ところが、次第に「やはり自分は、ベッドサイドで患者さんを診る医師になりたい」と強く思い始めました。まずは、総合診療マインドを持ってローテーション研修できる病院で、医師としての基礎力を築くことを目指したのですが、当時は北海道内でそのような病院はほとんど存在しなかったため、北海道を飛び出す意思を固めました。

私がまず面接に向かったのは京都府の市立舞鶴市民病院でした。当時、優れた教育モデルとして燦然と輝く松村理司先生(現 洛和会ヘルスケアシステム 総長)がいたことを始め、さらに海外からの「大リーガー医」が定期的に訪問していたことで全国に名を馳せた研修病院です。松村先生に会いに北海道から舞鶴まで行きましたが、その翌年に至るまで研修医の受け入れ枠がすでに埋まっており、舞鶴は断念しました。ただ、松村先生から「ここまで来た人は皆、海外に行くから、君も必ず行く人だ」と言われたことは、今でも覚えています。

▲2001年12月 「旭川厚生病院 放射線科」

その後、旭川で開催された徳洲会の説明会に参加したことがきっかけとなり、岸和田徳洲会病院で研修することとなりました。本当は湘南鎌倉総合病院に行こうと内心決めていたのですが、その説明会で、私の席のとなりに座ったのが、岸和田徳洲会病院の救急部長でした。

その救急部長の「北海道の人間は結局、関東を越えて関西にくる気概のある人間がいない」という売り文句に、まだ若かった私はお酒の勢いもあり「じゃあ、オレが行きますよ」と明言してしまったのです。そうして、岸和田に行くことが決まりました。行く前は「だんじり」という言葉すら知りませんでした。そこで、理学療法士であった現在の妻と出会ったのですから、これも運命だったのでしょう(笑)。

Q:USMLE合格へ向けた勉強はいつ頃、始められたのですか。

関西国際空港が近くにある岸和田徳洲会病院は、海外の患者さんに出会うことも多く、私が常に「海外に行きたい」と口にしていたため、ガボン共和国の大使が突然訪問された際は、院長から直接、院内の案内を任されたことがあります。

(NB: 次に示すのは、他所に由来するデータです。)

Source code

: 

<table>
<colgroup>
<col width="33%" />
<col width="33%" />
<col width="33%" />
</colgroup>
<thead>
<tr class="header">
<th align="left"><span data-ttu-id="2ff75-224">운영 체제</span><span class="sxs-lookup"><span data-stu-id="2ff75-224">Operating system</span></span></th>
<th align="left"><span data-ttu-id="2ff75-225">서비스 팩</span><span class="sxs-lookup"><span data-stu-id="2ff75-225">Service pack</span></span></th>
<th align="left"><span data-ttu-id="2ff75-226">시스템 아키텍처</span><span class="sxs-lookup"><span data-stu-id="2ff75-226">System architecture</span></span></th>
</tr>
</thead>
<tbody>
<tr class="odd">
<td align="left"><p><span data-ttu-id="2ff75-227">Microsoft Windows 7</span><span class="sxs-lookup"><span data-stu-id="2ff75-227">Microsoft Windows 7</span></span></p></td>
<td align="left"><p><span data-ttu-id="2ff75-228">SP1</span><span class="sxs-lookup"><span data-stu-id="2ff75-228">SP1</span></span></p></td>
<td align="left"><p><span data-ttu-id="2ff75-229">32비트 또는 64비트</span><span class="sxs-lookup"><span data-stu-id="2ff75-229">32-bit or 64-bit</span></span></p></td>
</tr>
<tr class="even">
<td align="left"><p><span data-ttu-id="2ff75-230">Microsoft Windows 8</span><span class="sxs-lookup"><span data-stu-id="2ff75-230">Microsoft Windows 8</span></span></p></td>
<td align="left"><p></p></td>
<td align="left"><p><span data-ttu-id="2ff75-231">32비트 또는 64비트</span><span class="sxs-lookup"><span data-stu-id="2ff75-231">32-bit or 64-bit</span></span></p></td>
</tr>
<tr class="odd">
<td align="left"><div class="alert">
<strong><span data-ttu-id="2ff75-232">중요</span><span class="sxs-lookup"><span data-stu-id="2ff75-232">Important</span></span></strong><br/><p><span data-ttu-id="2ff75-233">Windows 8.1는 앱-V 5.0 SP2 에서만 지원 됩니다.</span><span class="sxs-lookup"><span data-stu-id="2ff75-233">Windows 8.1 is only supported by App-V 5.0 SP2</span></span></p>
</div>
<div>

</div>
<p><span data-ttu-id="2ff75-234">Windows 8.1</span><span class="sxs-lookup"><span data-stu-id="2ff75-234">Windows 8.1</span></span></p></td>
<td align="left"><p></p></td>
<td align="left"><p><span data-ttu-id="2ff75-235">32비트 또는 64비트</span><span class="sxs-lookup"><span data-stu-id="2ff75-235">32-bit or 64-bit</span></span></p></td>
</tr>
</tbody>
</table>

このような体験があったことや、当時、流行していたアメリカのテレビドラマ『ER救急救命室』の影響を受け、この頃から少しずつUSMLE合格を目指して勉強を始めました。すでに卒後5〜6年が経過しており、遅いスタートでした。

▲2003年7月 岸和田時代「ガボンからのゲスト」

「小児の専門病院で、幅広い小児科疾患を学びたい」と思い、旭川医科大学の放射線科医局を除籍したのは、岸和田徳洲会病院に勤務して2年経った頃です。

岸和田で研修した後は、小児内分泌代謝科、小児腎臓科の領域で日本のトップランナーであった東京都立清瀬小児病院(2010年に東京都立小児総合医療センターに移転統合)に入職しました。

同病院に勤務している間にUSMLE STEP2CSを受験したのですが、結果は不合格。英語力をもっと磨かないとSTEP2CSには合格できないと考え、横須賀か沖縄の海軍病院を経てから海外に行こうと決断しました。横須賀と沖縄の海軍病院のインタビューを受けましたが、1年目は不合格。翌年の2回目の応募で沖縄海軍病院にかろうじて合格し、そこで1年間、英語力を磨きました。